Now, several days after his return to general favor, .is the normal roster of Moonbow handicrafters pursued their usual projects during morning crafts session, Leo, seated across the worktable from Fritz, was hard at work on a miniature paddle wheeler for the model. Already, on a platform temporarily attached to a work stand in the Swoboda Wood-Carving Shop, the model’s substructure was on view: a tiny corner of the Danube Valley in miniature, with the river sculpted from plaster of Paris, and a mountain (crumpled chicken-wire mesh overlaid with papier-mache made from cut newspaper strips soaked in flour-and-water paste). On the peak of the mountain would be sited the castle that was to be the crowning feature of the village.
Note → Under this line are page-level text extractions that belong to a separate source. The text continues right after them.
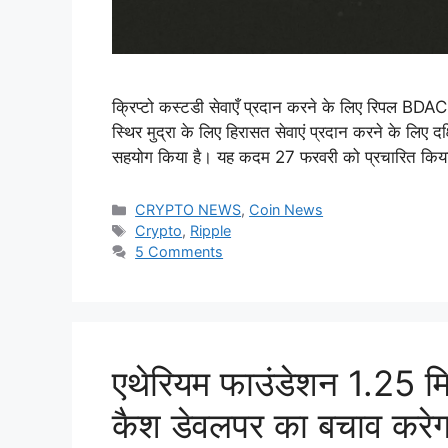
क्रिप्टो कस्टडी सेवाएँ प्रदान करने के लिए रिपल B
स्थिर मुद्रा के लिए हिरासत सेवाएं प्रदान करने के लिए
सहयोग किया है। यह कदम 27 फरवरी को प्रचारित किया
Categories
CRYPTO NEWS
,
Coin News
Tags
Crypto
,
Ripple
5 Comments
एथेरियम फाउंडेशन 1.25 म
कैश डेवलपर का बचाव करेग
The paddle wheeler was by far the most complicated construction Leo had ever attempted, and he found the work both engaging and enormously satisfying; more satisfying even than collecting spiders, he decided, and for the moment he was content. When the sections of the tiny vessel lay pinned to a template, he straightened, kneading a fist in the small of his back. The muffled ringing of the bell startled him and he glanced out the barn door. Across the compound, at the west corner of the porch, Hank Ives was perched on a ladder, buffing up the bell’s bright chrome and keeping a watchful eye on Willa-Sue, who was sitting in the glider playing with her doll. Through the office window Leo could make out Ma’s green eyeshade as she sat in her swivel chair at her rolltop desk, cashing allowance chits for some of the campers and putting the cash into their envelopes. Just inside the door Honey Oliphant was speaking on the wall telephone, and he observed her through the rusty screen - she had on the white sharkskin shorts she liked to wear, and a pink halter - as she hung up, paid Ma for the use of the telephone, then came out onto the stoop to pet Harpo, sprawled on the warm brownstone.

After a moment she crossed the compound and came to stand in the barn doorway. Leo’s mouth went dry and his hand began to tremble.

“Gosh, haven’t you been busy?” she said, stepping to Fritz’s side. “May I look?”

“Look your fill, by all means,” said Fritz, showing off the meticulously executed details added to the model in the past few days: a riverside hotel with tiny flower-planted window boxes, a church with a gleaming gold ball atop the steeple; the weathervane (made from a common pin and bits of gilded paper) on the tiny cupola of the burgomaster’s hall; the sign on the outdoor cafe by the river, which you could actually read - Die zwei schwartzer Schvannen, The Two Black Swans - and Leo’s unfinished paddleboat.